Ultimately, I think I was trying to fill a void in my life with a man. As I got older my identity started to get wrapped up in how well I was performing in work and in school. If I didn’t get all A’s, I felt like a failure.  This mindset can be attributed somewhat to my mother, who always encouraged and pushed me to make something of myself. As a single mom of 5 kids at the time, she knew what it was like to struggle to make ends meet and she wanted more for her children.

I’m happy that she pushed and encouraged me because I wouldn’t be where I am without her. However, I did start this cycle of defining who I was by my performance and never realized that God wanted me to seek him for affirmation. So what exactly changed last year that made me start seeing my identity and self-worth in Christ?

Jesus replied, “If I glorify myself, my glory means nothing. My Father, whom you claim as your God, is the one who glorifies me.” – John 8:54

Well, I was sitting with a good friend one night just sharing my story. She encouraged me to read a section about identity in this leadership book called “Leadership that Builds People” by Dr. James B. Richards. What’s crazy is I didn’t even realize I had identity issues because it was so embedded in who I was. In the book, I read about anyone who does not have a Bible-based self worth will use others to build themselves up, which is exactly what I had been doing all these years. To feel like I had self-worth I sought the approval from people.
┄┄┄┄┄┄┄┄┄┄┄┄┄┄┄┄┄┄┄┄
#### WHAT IS EXPECTED
Can you carry on the reflection on identity and self-worth, picking up right after its final sentence?

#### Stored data
┄┄┄┄┄┄┄┄┄┄┄┄┄┄┄┄┄┄┄┄
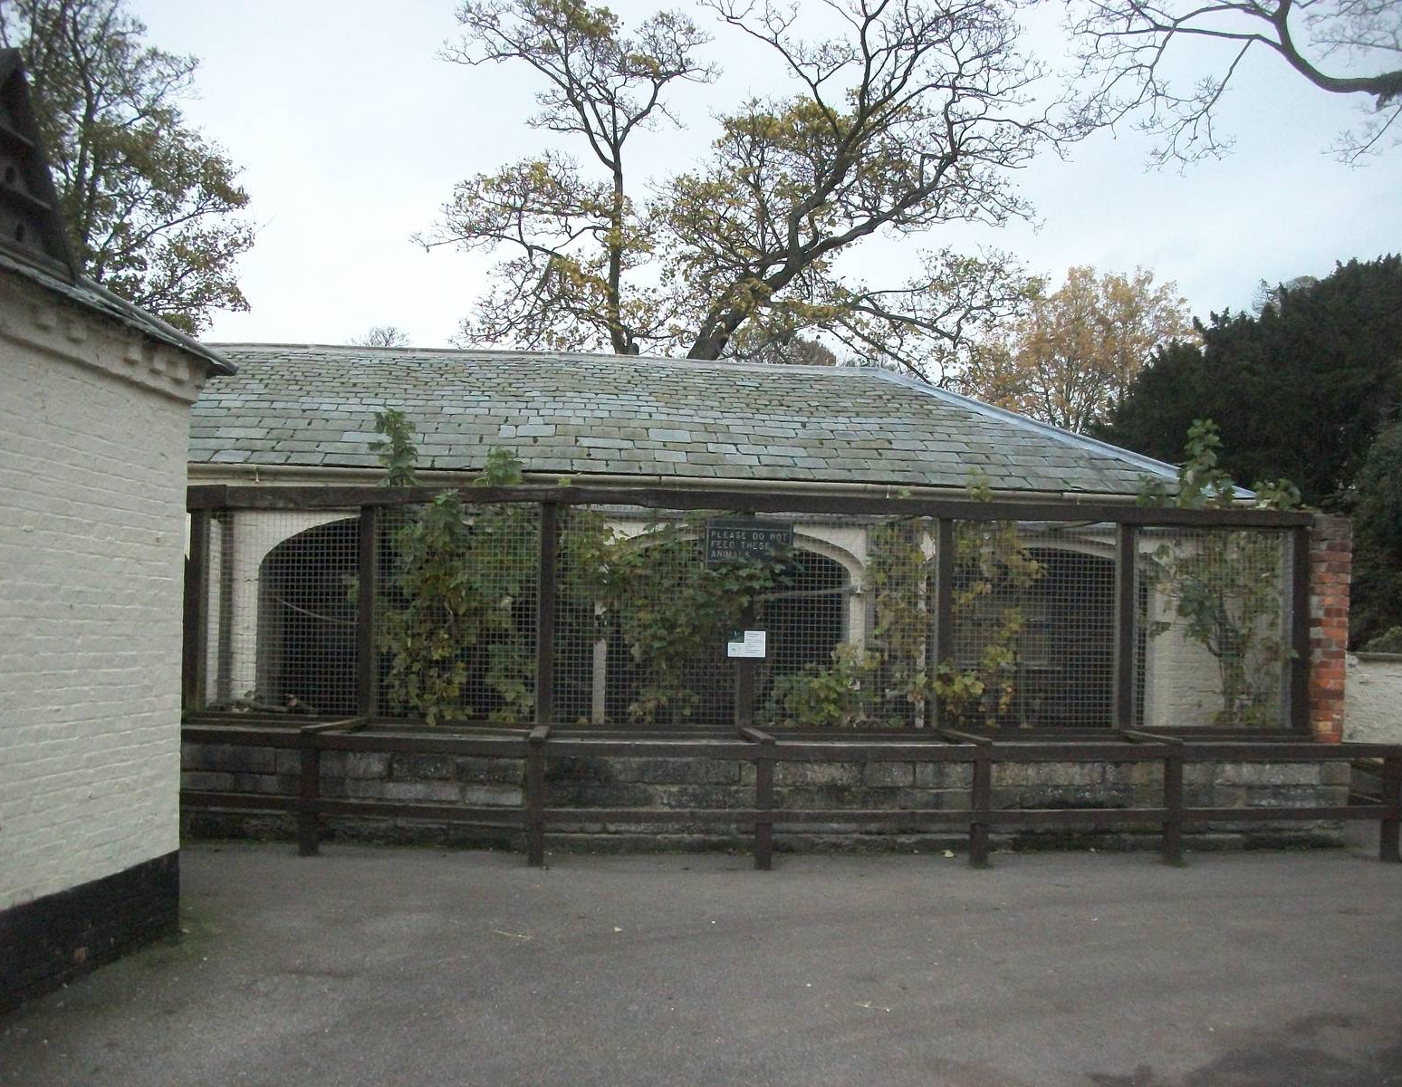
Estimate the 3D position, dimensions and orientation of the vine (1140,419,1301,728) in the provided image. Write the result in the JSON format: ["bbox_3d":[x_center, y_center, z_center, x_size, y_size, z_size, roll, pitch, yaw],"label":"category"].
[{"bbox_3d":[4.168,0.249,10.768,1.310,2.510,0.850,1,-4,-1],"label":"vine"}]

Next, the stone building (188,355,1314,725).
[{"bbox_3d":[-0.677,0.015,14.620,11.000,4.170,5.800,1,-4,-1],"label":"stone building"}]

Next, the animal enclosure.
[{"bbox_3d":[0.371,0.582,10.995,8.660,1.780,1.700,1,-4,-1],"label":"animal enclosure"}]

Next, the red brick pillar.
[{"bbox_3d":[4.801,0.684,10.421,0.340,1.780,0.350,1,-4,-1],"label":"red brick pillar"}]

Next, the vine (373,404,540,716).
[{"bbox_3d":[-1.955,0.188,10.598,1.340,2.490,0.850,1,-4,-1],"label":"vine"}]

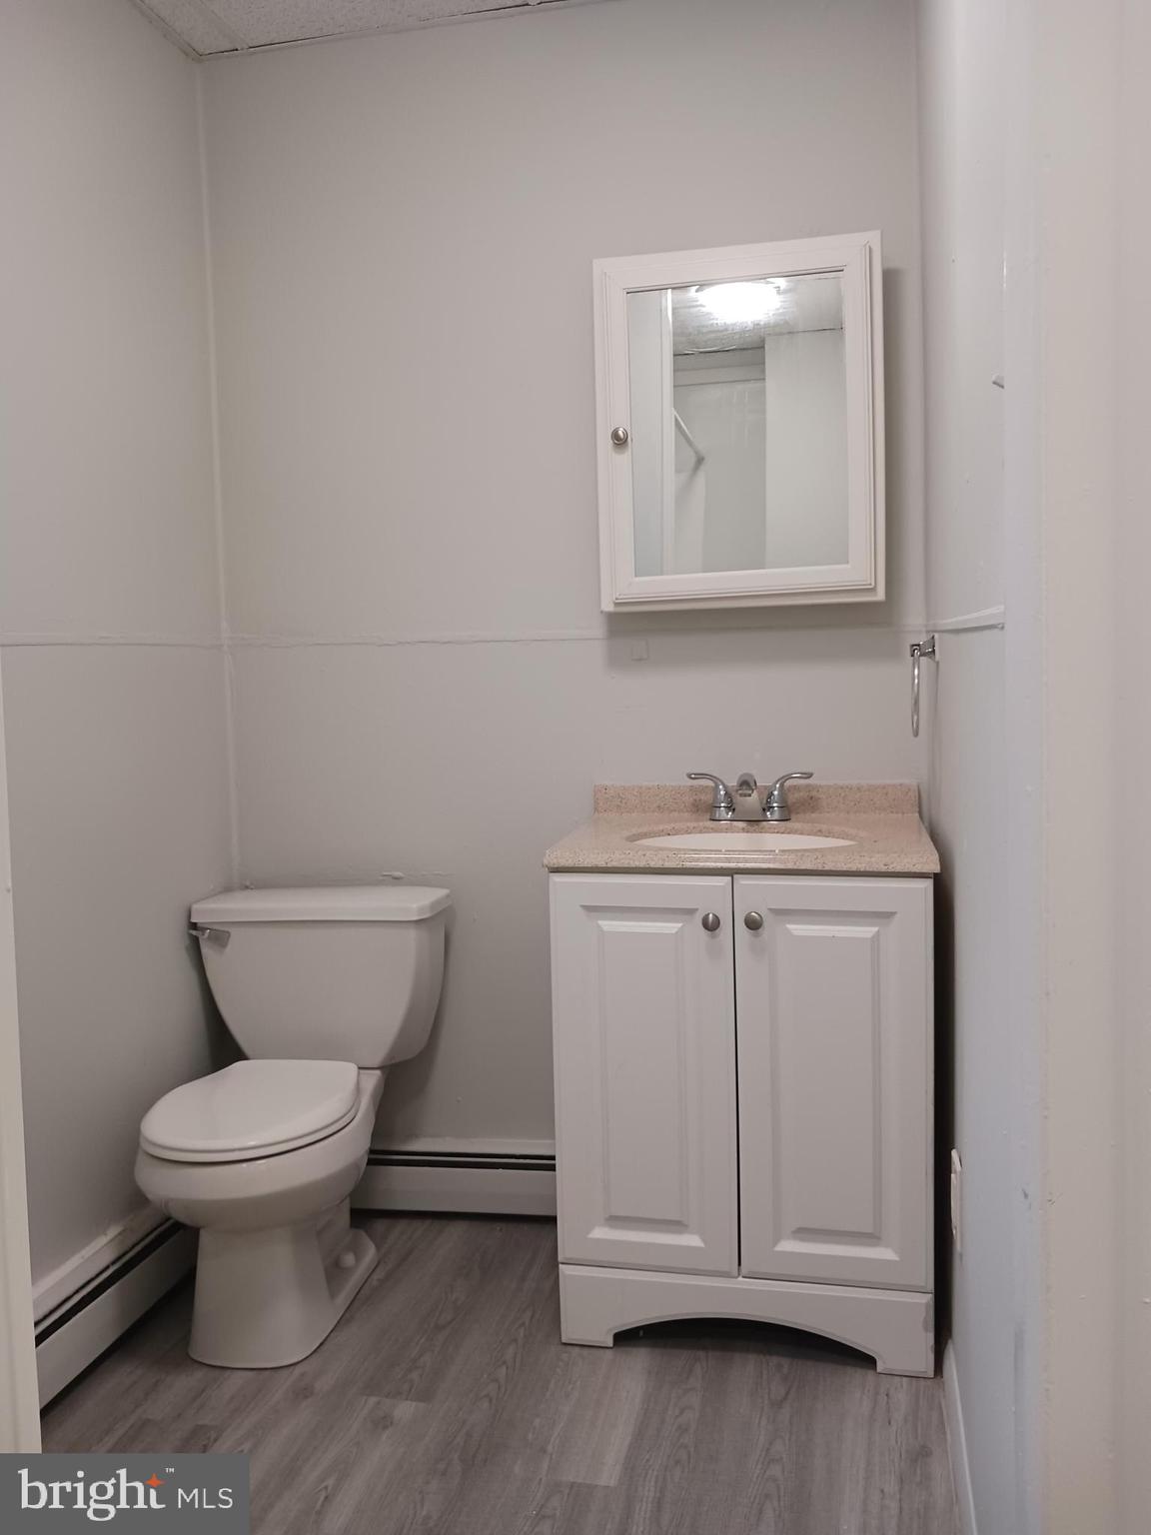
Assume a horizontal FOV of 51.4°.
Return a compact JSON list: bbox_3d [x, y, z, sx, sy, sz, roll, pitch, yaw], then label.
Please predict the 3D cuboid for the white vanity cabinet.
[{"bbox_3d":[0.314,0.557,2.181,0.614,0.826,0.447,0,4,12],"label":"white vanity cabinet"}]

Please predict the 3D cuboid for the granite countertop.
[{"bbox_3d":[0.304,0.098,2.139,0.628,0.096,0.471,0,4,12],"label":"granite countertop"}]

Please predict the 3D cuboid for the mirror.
┄┄┄┄┄┄┄┄┄┄┄┄┄┄┄┄┄┄┄┄
#### ANSWER SPACE
Finding my identity and self-worth in God has been a struggle, 28 years of my life has been wrapped up in a false identity. In 2017, I started reading and believing in the things God says about me in His Word. Some of these things include:

  • I am His daughter
  • I am perfectly and wonderfully made
  • I have strength in Him
  • God will never leave nor forsake me

So what can you do to start finding your identity? I would encourage you to start reading, praying and meditating on the Word of God. I started by downloading the bible app and reading and meditating on the daily verse. I also only listen to Christian radio stations. It’s really great in the mornings especially because 91.7 in Jacksonville has sermons playing and I always ask God to speak to me while listening to them! I hope this was encouraging and I can’t wait for what 2018 will bring!